FOR VALUE RECEIVED                            hereby
sells, assigns and transfers unto                                             
     (Please print name and address of transferee)
                                                       
this Rights Certificate, together with all right, title
and interest therein, and does hereby irrevocably
constitute and appoint                   Attorney, to
transfer the within Rights Certificate on the books of
the within-named Company, with full power of
substitution.
 
Dated:         , ____

                                                  
                         Signature
 
Signature Guaranteed:

                      Certificate

The undersigned hereby certifies by checking the
appropriate boxes that:

     (1)  this Rights Certificate [  ] is [  ] is not
being sold, assigned and transferred by or on behalf of a
Person who is or was an Acquiring Person or an Affiliate
or Associate of any Acquiring Person (as such terms are
defined pursuant to the Rights Agreement);

     (2)  after due inquiry and to the best knowledge of
the undersigned, it [  ] did [  ] did not acquire the
Rights evidenced by this Rights Certificate from any
Person who is, was or subsequently became an Acquiring
Person or an Affiliate or Associate of an Acquiring
Person.

Dated:         ,    

                                                       
                         Signature
 
Signature Guaranteed:

                         NOTICE

     The signature to the foregoing Assignment and
Certificate must correspond to the name as written upon
the face of this Rights Certificate in every particular,
without alteration or enlargement or any change
whatsoever.
<PAGE>

              FORM OF ELECTION TO PURCHASE
  (To be executed if holder desires to exercise Rights
        represented by the Rights Certificate.)
                            
To: TOLL BROTHERS, INC.:

     The undersigned hereby irrevocably elects to
exercise   Rights represented by this Rights Certificate
to purchase the shares of Preferred Stock issuable upon
the exercise of the Rights (or such other securities of
the Company or of any other person which may be issuable
upon the exercise of the Rights) and requests that
certificates for such shares be issued in the name of and
delivered to:

Please insert social security
or other identifying number                       

                                                       
            (Please print name and address)
                                                       

     If such number of Rights shall not be all the Rights
evidenced by this Rights Certificate, a new Rights
Certificate for the balance of such Rights shall be
registered in the name of and delivered to:

Please insert social security
or other identifying number                       

                                                       
            (Please print name and address)
#####
▶ **Task to carry out**
Copy the stretch of the rights certificate form from "The signature to" through "the Rights Certificate.)" word for word.

▶ **Data extract**
#####
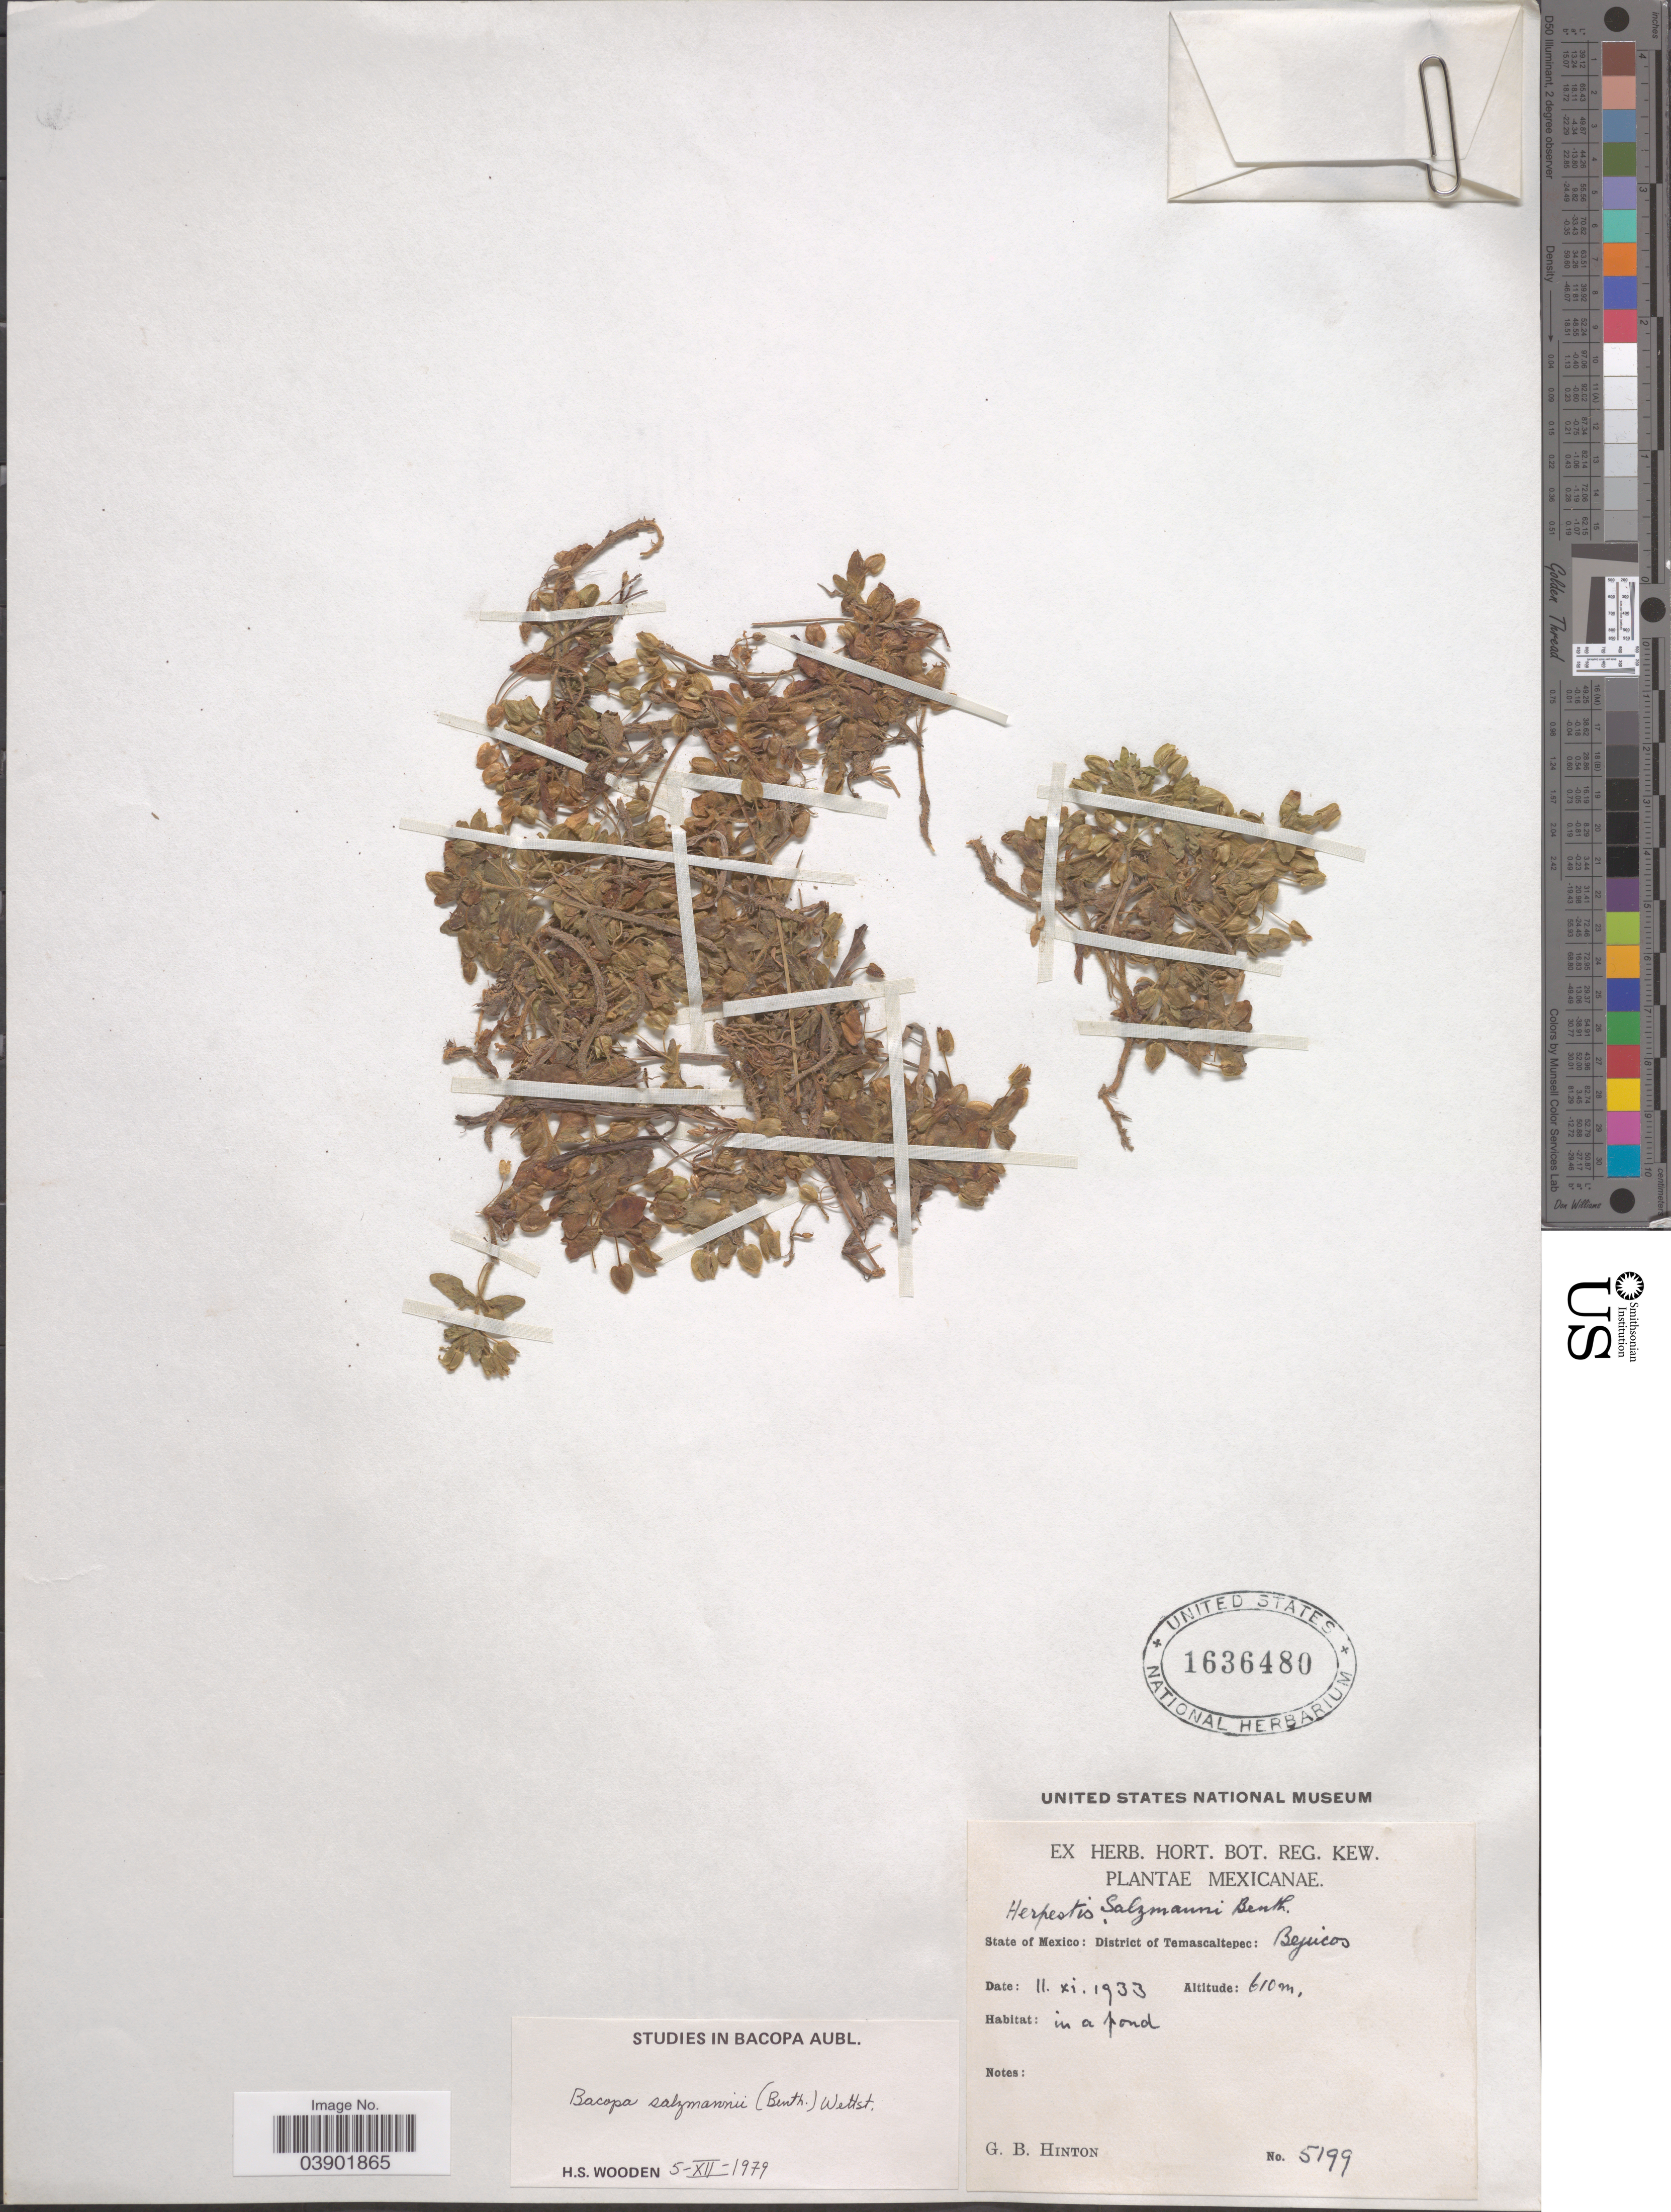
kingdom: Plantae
#####
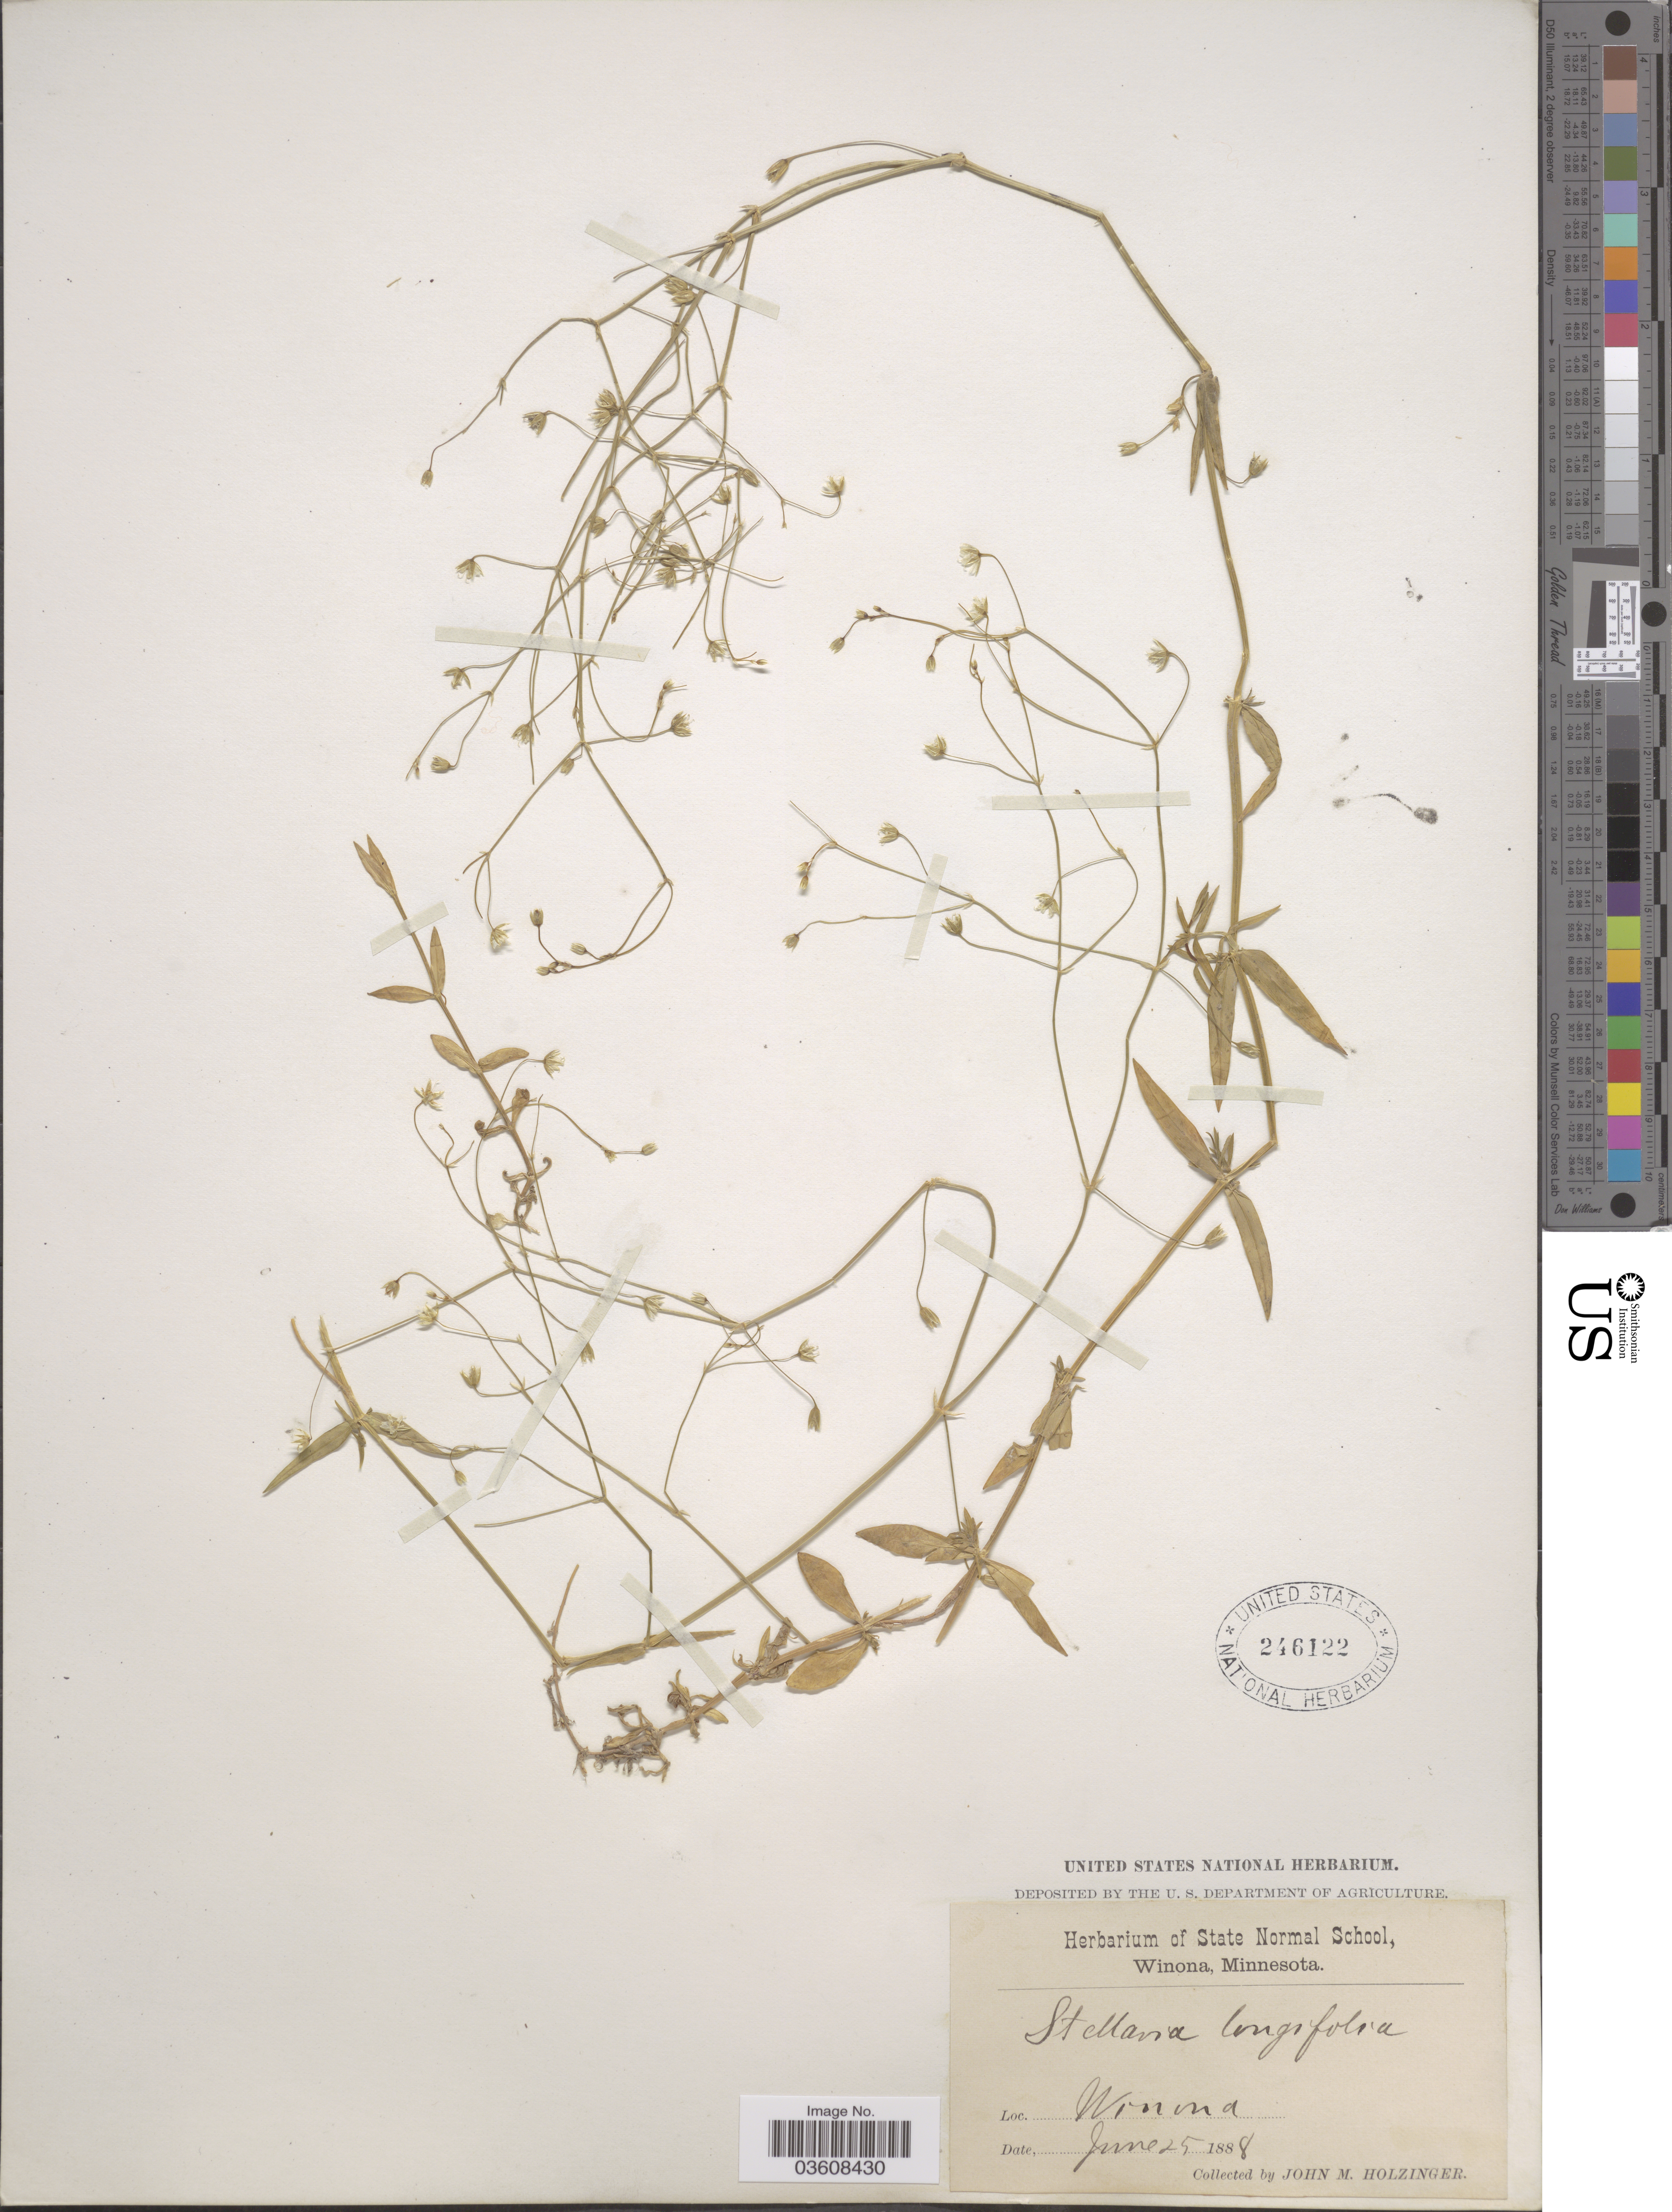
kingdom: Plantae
#####
▶ **Output below**
The signature to the foregoing Assignment and
Certificate must correspond to the name as written upon
the face of this Rights Certificate in every particular,
without alteration or enlargement or any change
whatsoever.
<PAGE>

              FORM OF ELECTION TO PURCHASE
  (To be executed if holder desires to exercise Rights
        represented by the Rights Certificate.)